── Given records
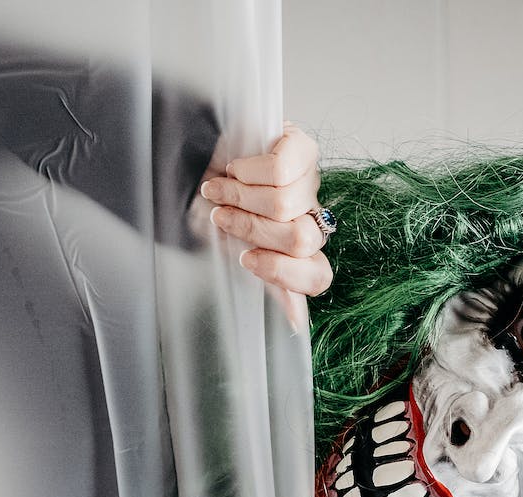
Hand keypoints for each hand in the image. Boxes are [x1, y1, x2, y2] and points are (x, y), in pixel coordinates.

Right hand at [196, 123, 330, 328]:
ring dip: (239, 197)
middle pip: (299, 241)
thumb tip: (296, 321)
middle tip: (221, 217)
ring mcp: (310, 183)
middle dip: (251, 230)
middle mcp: (311, 219)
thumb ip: (267, 282)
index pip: (318, 277)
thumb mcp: (234, 250)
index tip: (247, 260)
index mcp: (301, 254)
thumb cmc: (222, 209)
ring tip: (217, 191)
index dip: (284, 273)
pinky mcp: (302, 148)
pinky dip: (248, 171)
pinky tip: (234, 169)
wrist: (204, 159)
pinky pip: (282, 168)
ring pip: (284, 205)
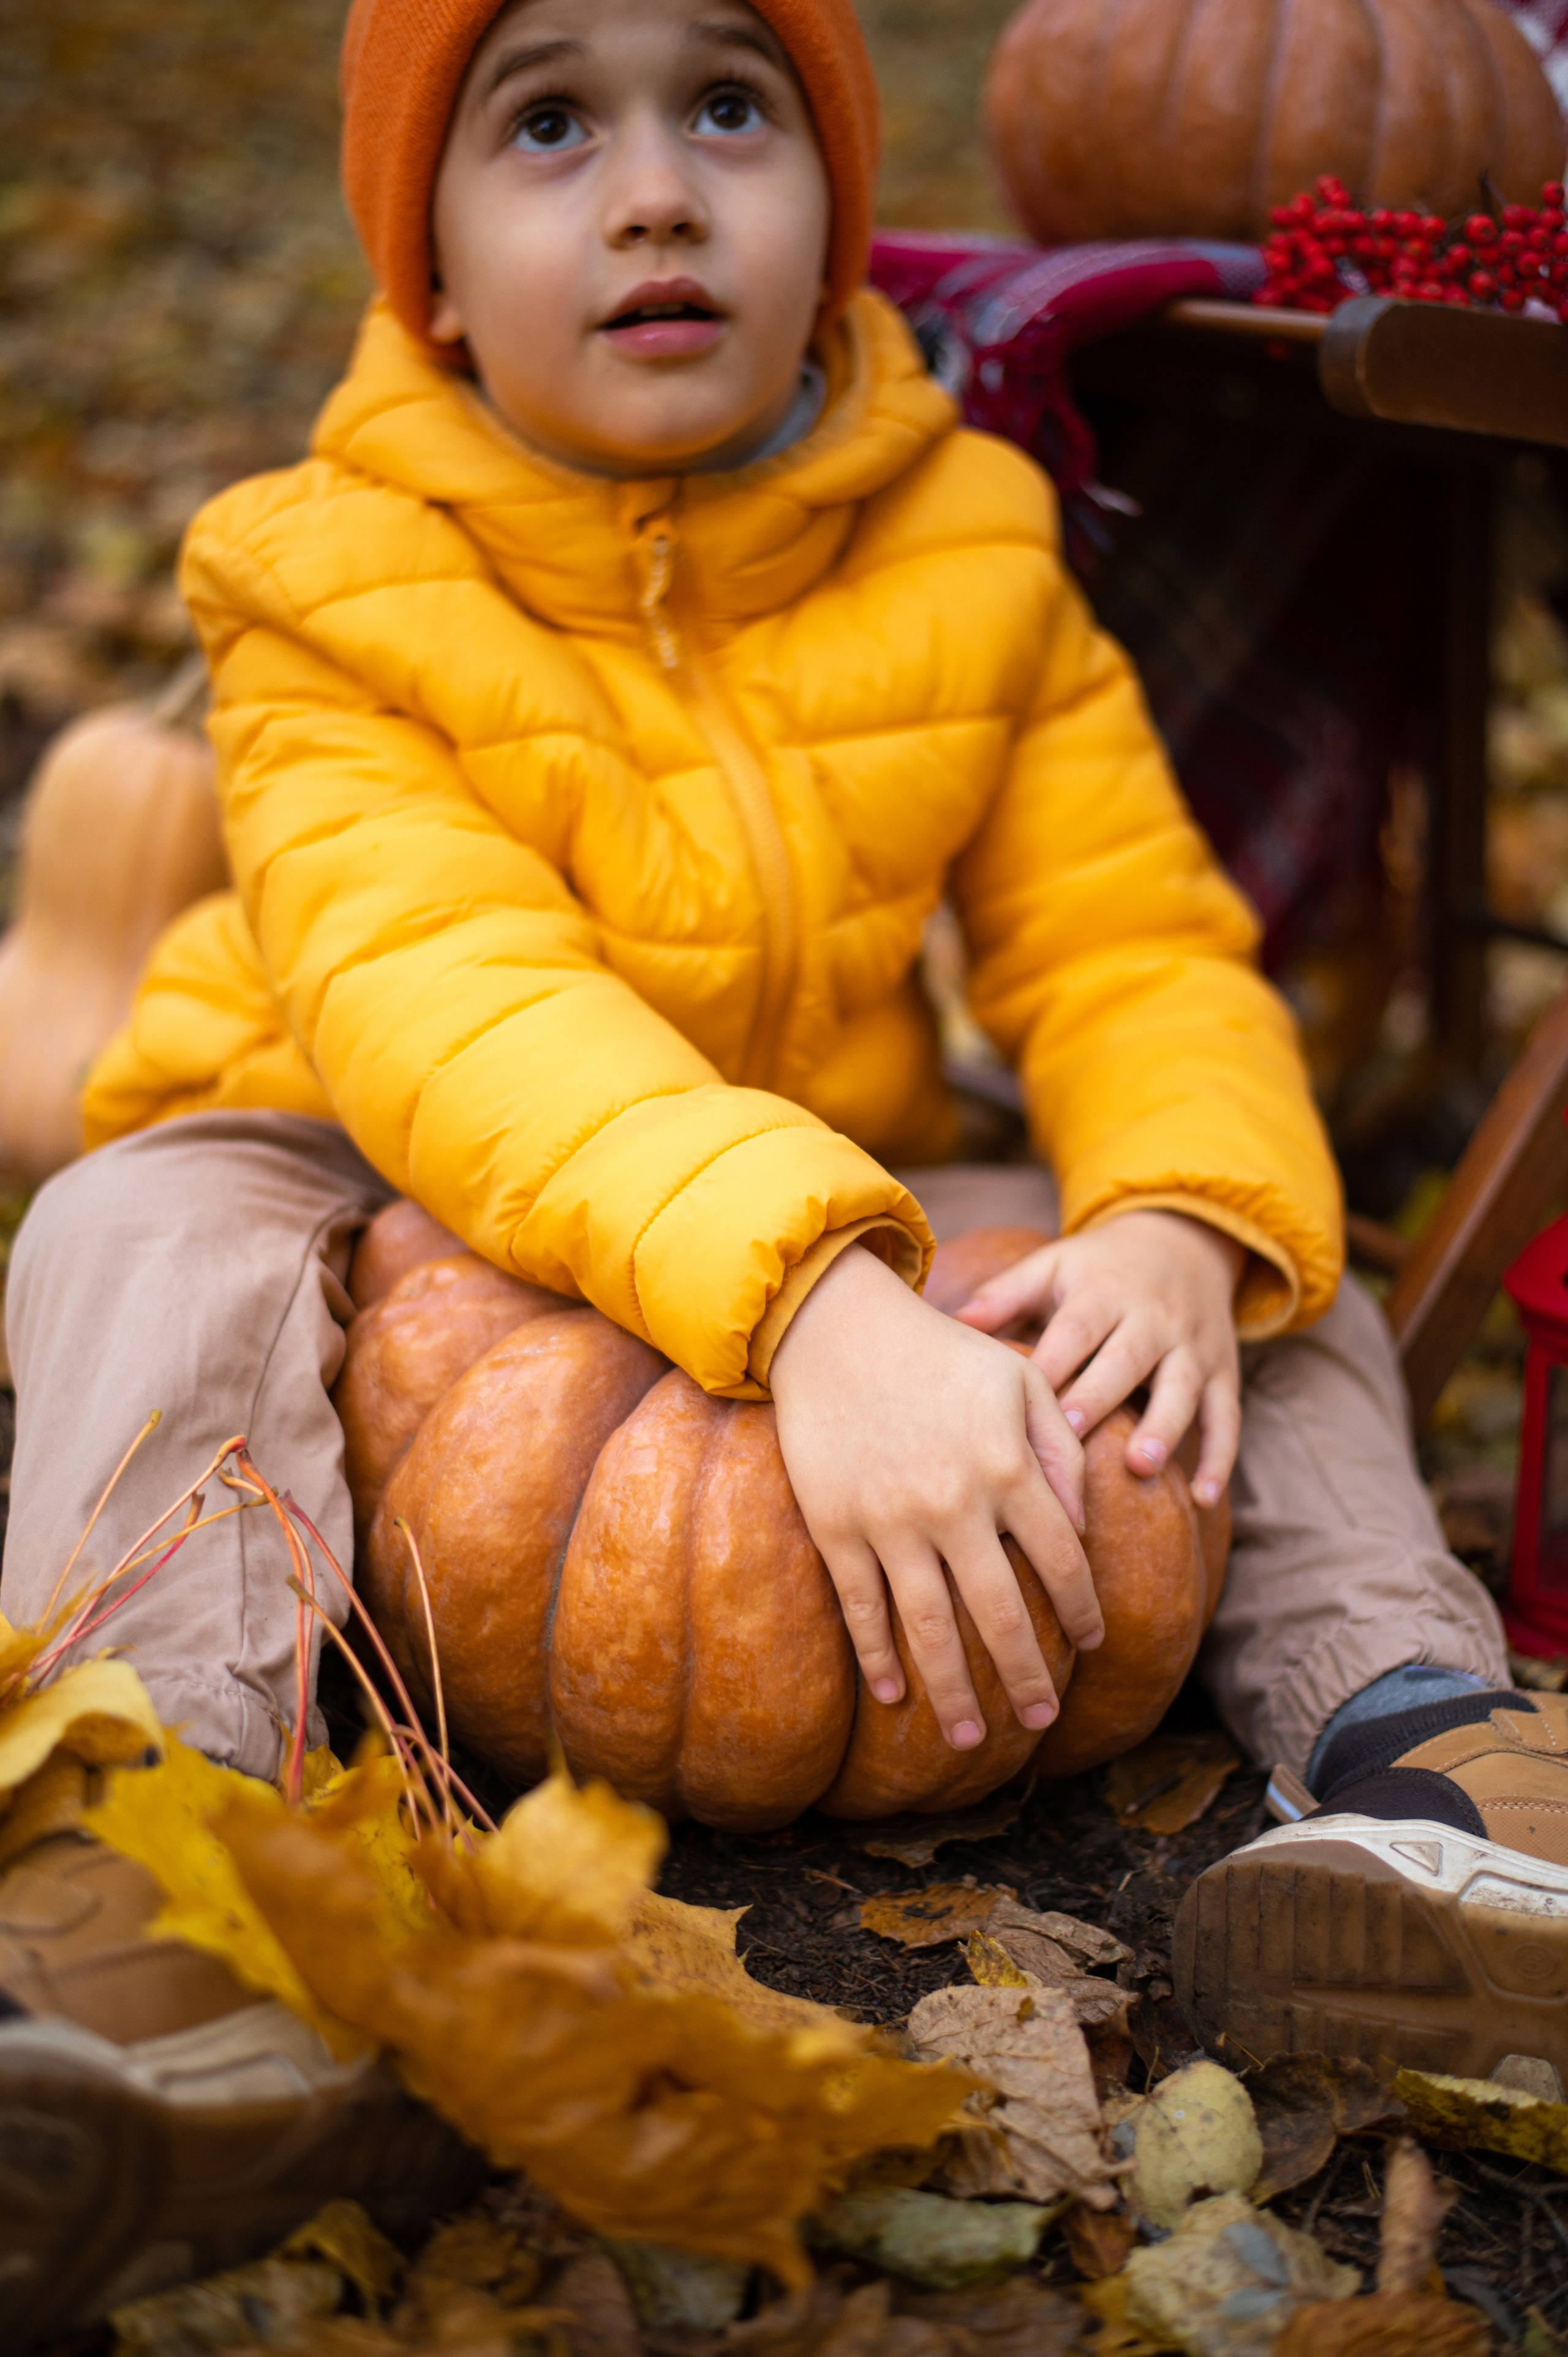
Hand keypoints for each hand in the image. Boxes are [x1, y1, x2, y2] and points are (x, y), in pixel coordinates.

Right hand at [769, 1244, 1102, 1752]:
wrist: (836, 1330)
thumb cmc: (941, 1353)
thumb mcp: (1022, 1381)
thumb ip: (1062, 1449)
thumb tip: (1081, 1526)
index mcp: (1010, 1467)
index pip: (1062, 1561)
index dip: (1083, 1609)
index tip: (1092, 1643)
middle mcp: (955, 1505)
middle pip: (1003, 1615)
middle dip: (1028, 1677)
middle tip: (1042, 1717)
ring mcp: (890, 1522)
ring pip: (931, 1628)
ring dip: (954, 1691)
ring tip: (973, 1737)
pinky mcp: (837, 1526)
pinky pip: (862, 1608)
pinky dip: (879, 1657)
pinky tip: (896, 1694)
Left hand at [953, 1210, 1243, 1506]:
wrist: (1182, 1242)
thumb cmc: (1097, 1269)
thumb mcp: (1053, 1265)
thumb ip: (1006, 1293)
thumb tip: (954, 1321)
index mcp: (1104, 1293)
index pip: (1076, 1329)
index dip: (1054, 1362)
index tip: (1025, 1400)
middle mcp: (1153, 1319)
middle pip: (1127, 1360)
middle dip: (1101, 1397)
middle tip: (1070, 1436)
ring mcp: (1193, 1348)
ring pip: (1182, 1389)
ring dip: (1165, 1428)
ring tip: (1140, 1467)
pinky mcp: (1223, 1374)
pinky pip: (1227, 1418)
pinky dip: (1220, 1458)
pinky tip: (1205, 1500)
────
The task:
Reproduce the listing exactly, images omitted.

Response:
Hand keypoints for each hand in the image. Boxes are [x1, y1, x2, y2] and points are (x, y), in pixel coordinates.

Right hand at [196, 123, 330, 328]:
ring dip: (239, 197)
middle pip: (299, 241)
thumb tip: (296, 321)
middle tip: (221, 217)
ring mcp: (310, 183)
middle dip: (251, 230)
middle mcp: (311, 219)
thumb ip: (267, 282)
index pip: (318, 277)
thumb mcp: (234, 250)
index tip: (247, 260)
index mcp: (301, 254)
thumb cmc: (222, 209)
ring tip: (217, 191)
index dip: (284, 273)
pinky mcp: (302, 148)
pinky dip: (248, 171)
pinky tip: (234, 169)
wrist: (204, 159)
pinky pip: (282, 168)
ring pip: (284, 205)
Hand keypoints for each hand in the image. Boxes are [x1, y1, x2, y2] and points are (x, y), in pixel coordinates.

Right hand at [769, 1244, 1102, 1752]:
wrist: (836, 1330)
thumb cmc: (941, 1353)
thumb mcp: (1022, 1381)
thumb ip: (1062, 1449)
thumb tip: (1081, 1526)
index mcp: (1010, 1467)
index pip: (1062, 1561)
index dip: (1083, 1609)
index tip: (1092, 1643)
middle mcp: (955, 1505)
middle pip: (1003, 1615)
middle dip: (1028, 1677)
middle tip: (1042, 1717)
ring mcp: (890, 1522)
ring pip: (931, 1628)
ring dip: (954, 1691)
ring tip: (973, 1737)
pinky mcp: (837, 1526)
pinky pip: (862, 1608)
pinky dip: (879, 1657)
pinky tip: (896, 1694)
Left hand at [953, 1210, 1243, 1506]:
wrist: (1182, 1242)
thumb cmc: (1097, 1269)
thumb mcp: (1053, 1265)
thumb ip: (1006, 1293)
thumb tip: (954, 1321)
index mcp: (1104, 1293)
index pip: (1076, 1329)
index dip: (1054, 1362)
index tip: (1025, 1400)
middle mcp: (1153, 1319)
middle pip: (1127, 1360)
middle dip: (1101, 1397)
middle tip: (1070, 1436)
ring mcp: (1193, 1348)
ring pip: (1182, 1389)
ring dip: (1165, 1428)
ring tip: (1140, 1467)
pinky mcp: (1223, 1374)
pinky pip: (1227, 1418)
pinky dip: (1220, 1458)
pinky tip: (1205, 1500)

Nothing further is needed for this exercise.